Será hora de replantearse cambios, tras cerrarse la crisis, y agitarse la conciencia, porque solo los tontos o frívolos pueden ignorar la advertencia de Oscar Wilde de que «La experiencia es el nombre que damos a nuestros errores».
Será hora de valorar más lo que tenemos, como el refrán que nos enseña «Solo se valora lo que se tiene cuando se pierde».
Será hora de valorar los puntos débiles que nos llevaron a esta situación, y en su caso, buscar responsables. Y de identificar los puntos fuertes que nos han sacado de ella, y en su caso, premiar a los responsables.
Será hora de ser congruentes y si aplaudimos a los médicos, exigir que se les compense con la estabilidad en su trabajo o con retribuciones extraordinarias, con sacrificio de toda la ciudadanía, pues es gratis aplaudir pero mas efectivo premiar.

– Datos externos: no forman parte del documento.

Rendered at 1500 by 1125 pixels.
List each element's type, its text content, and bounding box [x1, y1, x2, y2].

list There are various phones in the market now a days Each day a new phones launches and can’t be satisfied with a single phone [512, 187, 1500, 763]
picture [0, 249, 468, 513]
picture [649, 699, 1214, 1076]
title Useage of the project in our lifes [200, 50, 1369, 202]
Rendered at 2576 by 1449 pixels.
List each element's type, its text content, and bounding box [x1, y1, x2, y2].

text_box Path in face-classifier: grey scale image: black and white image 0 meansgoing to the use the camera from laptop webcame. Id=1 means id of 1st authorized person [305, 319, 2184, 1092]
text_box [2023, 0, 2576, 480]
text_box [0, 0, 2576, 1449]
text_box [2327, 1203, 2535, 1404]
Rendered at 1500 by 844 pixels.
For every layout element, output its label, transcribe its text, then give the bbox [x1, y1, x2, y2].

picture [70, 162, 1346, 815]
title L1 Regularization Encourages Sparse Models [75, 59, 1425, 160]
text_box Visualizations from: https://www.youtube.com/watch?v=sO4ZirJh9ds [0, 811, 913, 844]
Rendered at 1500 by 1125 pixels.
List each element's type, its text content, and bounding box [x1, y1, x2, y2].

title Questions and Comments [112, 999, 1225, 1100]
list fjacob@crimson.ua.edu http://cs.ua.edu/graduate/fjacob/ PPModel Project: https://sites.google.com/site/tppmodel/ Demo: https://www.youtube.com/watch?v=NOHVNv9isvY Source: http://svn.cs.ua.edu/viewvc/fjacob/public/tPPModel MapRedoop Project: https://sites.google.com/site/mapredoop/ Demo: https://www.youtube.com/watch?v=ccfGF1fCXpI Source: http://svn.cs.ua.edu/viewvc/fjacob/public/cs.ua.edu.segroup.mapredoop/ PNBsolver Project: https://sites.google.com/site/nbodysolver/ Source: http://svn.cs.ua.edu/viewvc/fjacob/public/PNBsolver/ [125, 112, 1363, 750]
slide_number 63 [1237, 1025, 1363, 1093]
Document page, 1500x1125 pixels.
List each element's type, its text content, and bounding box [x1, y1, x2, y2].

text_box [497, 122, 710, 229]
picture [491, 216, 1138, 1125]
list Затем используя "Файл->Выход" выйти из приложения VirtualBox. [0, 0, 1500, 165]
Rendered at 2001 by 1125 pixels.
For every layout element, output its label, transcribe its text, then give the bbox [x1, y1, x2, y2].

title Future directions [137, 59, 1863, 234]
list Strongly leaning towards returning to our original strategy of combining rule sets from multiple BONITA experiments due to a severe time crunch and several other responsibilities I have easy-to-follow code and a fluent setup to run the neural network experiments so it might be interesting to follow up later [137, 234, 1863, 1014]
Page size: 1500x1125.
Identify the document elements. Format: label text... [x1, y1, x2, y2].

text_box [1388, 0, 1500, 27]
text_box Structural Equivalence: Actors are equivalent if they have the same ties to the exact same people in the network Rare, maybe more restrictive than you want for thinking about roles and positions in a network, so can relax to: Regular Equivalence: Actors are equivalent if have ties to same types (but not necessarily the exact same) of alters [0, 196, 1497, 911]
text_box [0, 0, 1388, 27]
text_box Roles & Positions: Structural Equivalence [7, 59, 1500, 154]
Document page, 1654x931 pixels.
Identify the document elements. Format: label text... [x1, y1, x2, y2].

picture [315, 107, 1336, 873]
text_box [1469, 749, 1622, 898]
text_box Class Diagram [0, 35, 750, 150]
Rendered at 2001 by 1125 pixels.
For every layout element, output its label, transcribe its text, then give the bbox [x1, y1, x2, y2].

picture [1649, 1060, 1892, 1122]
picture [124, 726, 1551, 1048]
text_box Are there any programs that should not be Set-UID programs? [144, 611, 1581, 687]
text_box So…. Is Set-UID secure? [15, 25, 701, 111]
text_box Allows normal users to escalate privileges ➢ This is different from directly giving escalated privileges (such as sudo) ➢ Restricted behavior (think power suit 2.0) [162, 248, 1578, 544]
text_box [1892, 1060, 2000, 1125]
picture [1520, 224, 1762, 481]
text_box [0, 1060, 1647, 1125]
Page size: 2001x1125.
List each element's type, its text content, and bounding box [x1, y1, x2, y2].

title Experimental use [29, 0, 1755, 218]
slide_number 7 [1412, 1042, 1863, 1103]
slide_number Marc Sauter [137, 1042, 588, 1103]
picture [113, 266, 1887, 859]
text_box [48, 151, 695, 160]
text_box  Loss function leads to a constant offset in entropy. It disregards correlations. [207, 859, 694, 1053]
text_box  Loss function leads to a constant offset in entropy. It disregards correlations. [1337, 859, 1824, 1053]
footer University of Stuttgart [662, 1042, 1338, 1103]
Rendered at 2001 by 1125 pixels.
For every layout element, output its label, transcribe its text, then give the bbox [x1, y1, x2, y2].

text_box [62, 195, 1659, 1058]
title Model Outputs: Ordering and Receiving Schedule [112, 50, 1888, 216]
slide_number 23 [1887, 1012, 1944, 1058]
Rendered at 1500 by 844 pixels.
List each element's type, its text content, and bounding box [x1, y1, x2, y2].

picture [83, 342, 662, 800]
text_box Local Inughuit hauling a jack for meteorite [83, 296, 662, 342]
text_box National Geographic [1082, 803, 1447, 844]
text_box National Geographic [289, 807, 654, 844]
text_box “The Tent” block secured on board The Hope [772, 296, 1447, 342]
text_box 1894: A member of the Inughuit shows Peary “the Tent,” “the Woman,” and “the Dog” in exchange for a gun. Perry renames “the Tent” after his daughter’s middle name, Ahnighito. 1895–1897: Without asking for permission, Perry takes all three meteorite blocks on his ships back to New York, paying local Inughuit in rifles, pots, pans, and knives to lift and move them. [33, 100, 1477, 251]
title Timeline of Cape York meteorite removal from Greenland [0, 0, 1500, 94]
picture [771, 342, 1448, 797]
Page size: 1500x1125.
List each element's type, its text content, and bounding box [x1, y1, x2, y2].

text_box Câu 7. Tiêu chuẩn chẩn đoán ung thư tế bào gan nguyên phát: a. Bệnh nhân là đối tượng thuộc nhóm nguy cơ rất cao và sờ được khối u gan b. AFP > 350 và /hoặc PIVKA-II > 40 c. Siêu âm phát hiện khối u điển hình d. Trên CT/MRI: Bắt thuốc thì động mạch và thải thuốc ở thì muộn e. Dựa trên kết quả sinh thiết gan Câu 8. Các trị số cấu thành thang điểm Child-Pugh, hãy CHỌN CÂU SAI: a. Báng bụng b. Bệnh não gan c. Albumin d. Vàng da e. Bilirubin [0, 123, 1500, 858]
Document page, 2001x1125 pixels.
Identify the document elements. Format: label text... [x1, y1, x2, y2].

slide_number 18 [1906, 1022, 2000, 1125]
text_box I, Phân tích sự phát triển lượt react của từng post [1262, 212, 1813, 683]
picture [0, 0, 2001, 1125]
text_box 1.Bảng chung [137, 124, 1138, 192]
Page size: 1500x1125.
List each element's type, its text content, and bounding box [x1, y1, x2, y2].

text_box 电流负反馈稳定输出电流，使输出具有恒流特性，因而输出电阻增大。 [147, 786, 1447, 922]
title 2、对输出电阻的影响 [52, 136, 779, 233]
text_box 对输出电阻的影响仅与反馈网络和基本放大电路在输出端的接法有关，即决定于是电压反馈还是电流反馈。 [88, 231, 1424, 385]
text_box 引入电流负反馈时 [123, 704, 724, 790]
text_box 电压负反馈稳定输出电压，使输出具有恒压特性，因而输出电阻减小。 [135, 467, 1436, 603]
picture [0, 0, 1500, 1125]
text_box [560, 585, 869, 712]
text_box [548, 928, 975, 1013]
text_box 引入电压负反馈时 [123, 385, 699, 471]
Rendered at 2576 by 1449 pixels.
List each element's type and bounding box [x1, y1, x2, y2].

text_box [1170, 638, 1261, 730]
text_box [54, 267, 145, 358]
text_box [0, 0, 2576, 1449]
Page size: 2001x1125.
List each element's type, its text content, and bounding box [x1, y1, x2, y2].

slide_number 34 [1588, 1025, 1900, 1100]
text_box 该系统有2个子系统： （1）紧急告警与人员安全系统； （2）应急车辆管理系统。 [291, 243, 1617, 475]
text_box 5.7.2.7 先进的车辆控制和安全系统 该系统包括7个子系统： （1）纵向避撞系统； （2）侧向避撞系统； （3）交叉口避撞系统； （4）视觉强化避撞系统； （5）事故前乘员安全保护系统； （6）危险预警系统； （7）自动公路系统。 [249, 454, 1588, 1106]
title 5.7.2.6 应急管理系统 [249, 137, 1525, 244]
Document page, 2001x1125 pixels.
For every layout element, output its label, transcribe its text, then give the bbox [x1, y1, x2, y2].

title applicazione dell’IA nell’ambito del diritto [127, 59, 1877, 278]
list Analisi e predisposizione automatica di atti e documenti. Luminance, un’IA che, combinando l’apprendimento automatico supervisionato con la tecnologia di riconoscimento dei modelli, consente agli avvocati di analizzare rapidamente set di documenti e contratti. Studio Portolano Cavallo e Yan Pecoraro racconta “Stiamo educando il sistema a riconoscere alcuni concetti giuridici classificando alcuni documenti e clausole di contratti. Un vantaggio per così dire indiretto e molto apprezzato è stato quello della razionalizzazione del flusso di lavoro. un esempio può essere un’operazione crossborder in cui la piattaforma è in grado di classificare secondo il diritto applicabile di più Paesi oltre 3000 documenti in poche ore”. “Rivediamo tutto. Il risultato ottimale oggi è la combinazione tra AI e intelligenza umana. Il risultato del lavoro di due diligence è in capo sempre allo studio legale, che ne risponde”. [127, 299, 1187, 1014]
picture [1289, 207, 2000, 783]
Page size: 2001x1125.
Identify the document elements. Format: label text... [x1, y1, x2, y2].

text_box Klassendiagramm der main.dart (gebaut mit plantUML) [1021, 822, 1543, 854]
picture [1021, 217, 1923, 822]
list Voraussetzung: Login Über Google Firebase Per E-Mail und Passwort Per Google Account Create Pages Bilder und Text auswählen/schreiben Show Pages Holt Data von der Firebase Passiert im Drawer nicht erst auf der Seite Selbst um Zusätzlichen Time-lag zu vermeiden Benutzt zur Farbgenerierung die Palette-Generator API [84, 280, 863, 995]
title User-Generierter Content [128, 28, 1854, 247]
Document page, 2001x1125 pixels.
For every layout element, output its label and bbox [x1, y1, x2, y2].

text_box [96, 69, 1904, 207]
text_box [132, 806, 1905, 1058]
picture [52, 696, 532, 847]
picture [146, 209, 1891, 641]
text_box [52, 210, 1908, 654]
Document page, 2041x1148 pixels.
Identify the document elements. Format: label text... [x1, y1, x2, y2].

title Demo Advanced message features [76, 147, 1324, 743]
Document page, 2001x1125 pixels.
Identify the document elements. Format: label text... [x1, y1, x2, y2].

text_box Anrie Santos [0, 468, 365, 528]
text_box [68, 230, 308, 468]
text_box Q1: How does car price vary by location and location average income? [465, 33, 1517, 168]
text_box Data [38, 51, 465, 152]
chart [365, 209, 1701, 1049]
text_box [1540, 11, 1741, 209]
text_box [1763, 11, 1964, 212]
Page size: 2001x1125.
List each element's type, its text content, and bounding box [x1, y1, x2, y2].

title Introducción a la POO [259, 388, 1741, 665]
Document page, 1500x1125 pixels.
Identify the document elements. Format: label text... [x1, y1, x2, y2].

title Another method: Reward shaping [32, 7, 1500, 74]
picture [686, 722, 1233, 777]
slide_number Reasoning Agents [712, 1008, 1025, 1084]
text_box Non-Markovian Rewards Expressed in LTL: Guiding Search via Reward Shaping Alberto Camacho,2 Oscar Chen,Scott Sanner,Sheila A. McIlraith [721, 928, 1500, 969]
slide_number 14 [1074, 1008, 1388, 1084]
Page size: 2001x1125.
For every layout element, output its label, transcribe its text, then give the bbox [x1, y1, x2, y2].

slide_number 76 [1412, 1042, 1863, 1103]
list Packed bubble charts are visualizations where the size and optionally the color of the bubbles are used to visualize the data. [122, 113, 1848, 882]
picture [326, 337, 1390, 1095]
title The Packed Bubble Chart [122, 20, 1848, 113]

Pues me temo es que no habrá segunda oportunidad cuando el enemigo, otro año, en otra época, vuelva mutado o bajo otra forma, y entonces no podemos permitirnos el lujo de cambiar de canal. Habrá que estar preparados seriamente, a nivel internacional y estatal. Cobra vigencia cierto dicho oriental de que “ La tierra no es más que un país y la humanidad sus ciudadanos”.
Y me temo que hay que empezar por cambiar de mentalidad. Por una idea distinta de la empatía, la justicia y la solidaridad. Hay que pasar del desinfectante de manos al desinfectante de mentes.
Parafraseando al cuento mas corto del mundo de Augusto Monterroso: «Cuando despertó, el coronavirus todavía seguía ahí».